# INSTRUCTIONS TO FOLLOW:
Rewrite the material from its start through the line containing "编译器和 TVM 链接器来构建项目的所有智能合约。", swapping "命令" for "指令" and changing nothing else. Leave the pictures out of your answer.
Start of EXCERPTED DATA
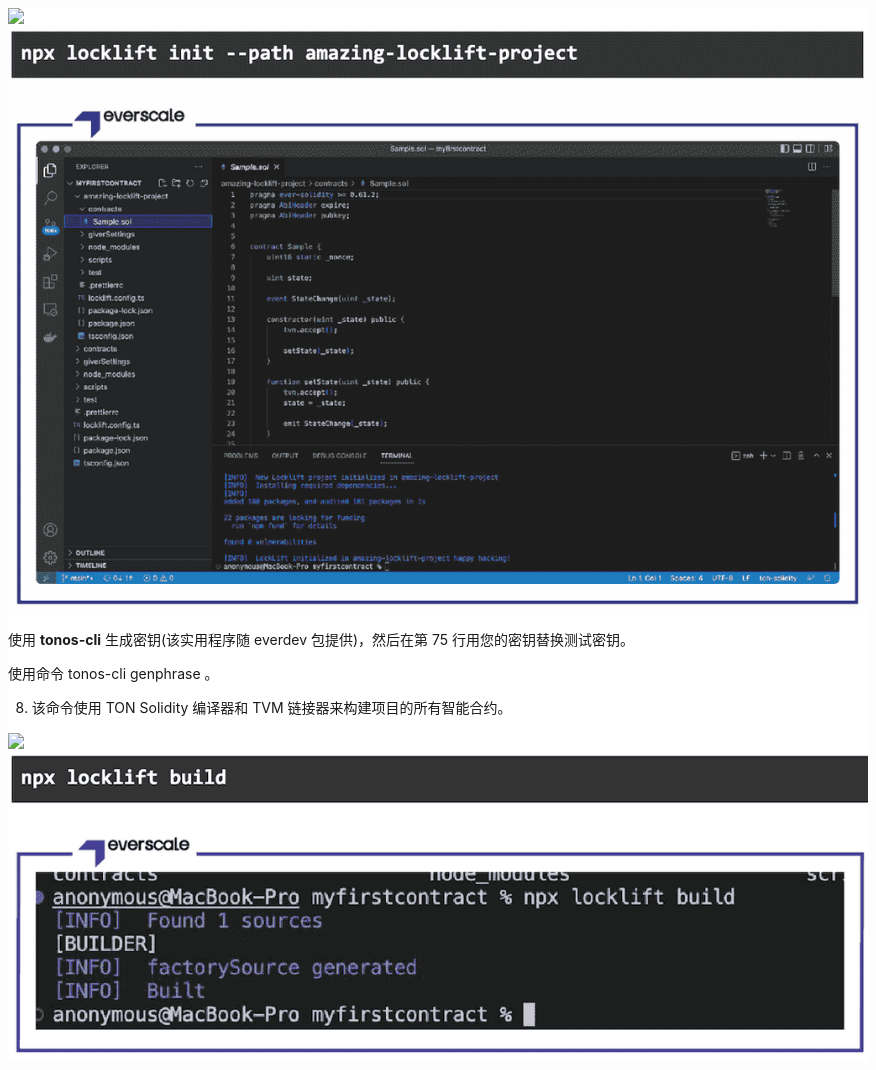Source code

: ![](img/f1584c8a8721ebac61e7046bf7da046d.png)![](img/2e9e7c5d6ebc57b2b11560b2865b62b0.png)

使用 **tonos-cli** 生成密钥(该实用程序随 everdev 包提供)，然后在第 75 行用您的密钥替换测试密钥。

使用命令 tonos-cli genphrase 。

8.  该命令使用 TON Solidity 编译器和 TVM 链接器来构建项目的所有智能合约。

![](img/209eba5bcfc83ccd5045df9d914b3d9f.png)![](img/f2088a8c628198153a204de70cdebc9e.png)
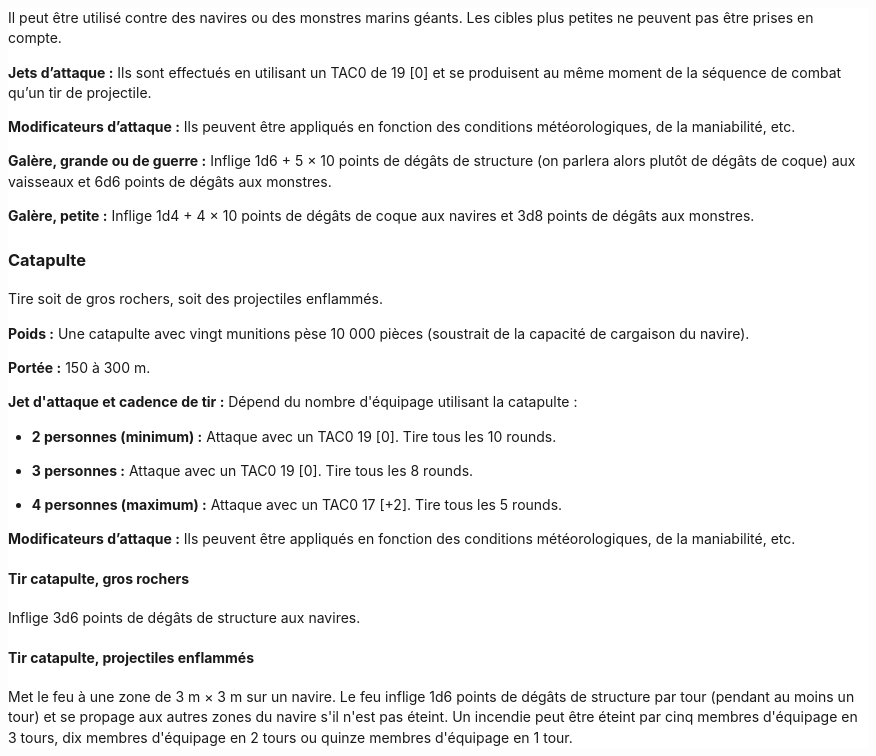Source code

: Il peut être utilisé contre des navires ou des monstres marins géants.
Les cibles plus petites ne peuvent pas être prises en compte.

**Jets d’attaque :** Ils sont effectués en utilisant un TAC0 de 19 \[0\]
et se produisent au même moment de la séquence de combat qu’un tir de
projectile.

**Modificateurs d’attaque :** Ils peuvent être appliqués en fonction des
conditions météorologiques, de la maniabilité, etc.

**Galère, grande ou de guerre :** Inflige 1d6 + 5 × 10 points de dégâts
de structure (on parlera alors plutôt de dégâts de coque) aux vaisseaux
et 6d6 points de dégâts aux monstres.

**Galère, petite :** Inflige 1d4 + 4 × 10 points de dégâts de coque aux
navires et 3d8 points de dégâts aux monstres.

### Catapulte

Tire soit de gros rochers, soit des projectiles enflammés.

**Poids :** Une catapulte avec vingt munitions pèse 10 000 pièces
(soustrait de la capacité de cargaison du navire).

**Portée :** 150 à 300 m.

**Jet d'attaque et cadence de tir :** Dépend du nombre d'équipage
utilisant la catapulte :

  - **2 personnes (minimum) :** Attaque avec un TAC0 19 \[0\]. Tire tous
    les 10 rounds.

  - **3 personnes :** Attaque avec un TAC0 19 \[0\]. Tire tous les 8
    rounds.

  - **4 personnes (maximum) :** Attaque avec un TAC0 17 \[+2\]. Tire
    tous les 5 rounds.

**Modificateurs d’attaque :** Ils peuvent être appliqués en fonction des
conditions météorologiques, de la maniabilité, etc.

#### Tir catapulte, gros rochers

Inflige 3d6 points de dégâts de structure aux navires.

#### Tir catapulte, projectiles enflammés

Met le feu à une zone de 3 m × 3 m sur un navire. Le feu inflige 1d6
points de dégâts de structure par tour (pendant au moins un tour) et se
propage aux autres zones du navire s'il n'est pas éteint. Un incendie
peut être éteint par cinq membres d'équipage en 3 tours, dix membres
d'équipage en 2 tours ou quinze membres d'équipage en 1 tour.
End of EXCERPTED DATA
# ANSWER SECTION:
Source code

: ![](img/f1584c8a8721ebac61e7046bf7da046d.png)![](img/2e9e7c5d6ebc57b2b11560b2865b62b0.png)

使用 **tonos-cli** 生成密钥(该实用程序随 everdev 包提供)，然后在第 75 行用您的密钥替换测试密钥。

使用指令 tonos-cli genphrase 。

8.  该指令使用 TON Solidity 编译器和 TVM 链接器来构建项目的所有智能合约。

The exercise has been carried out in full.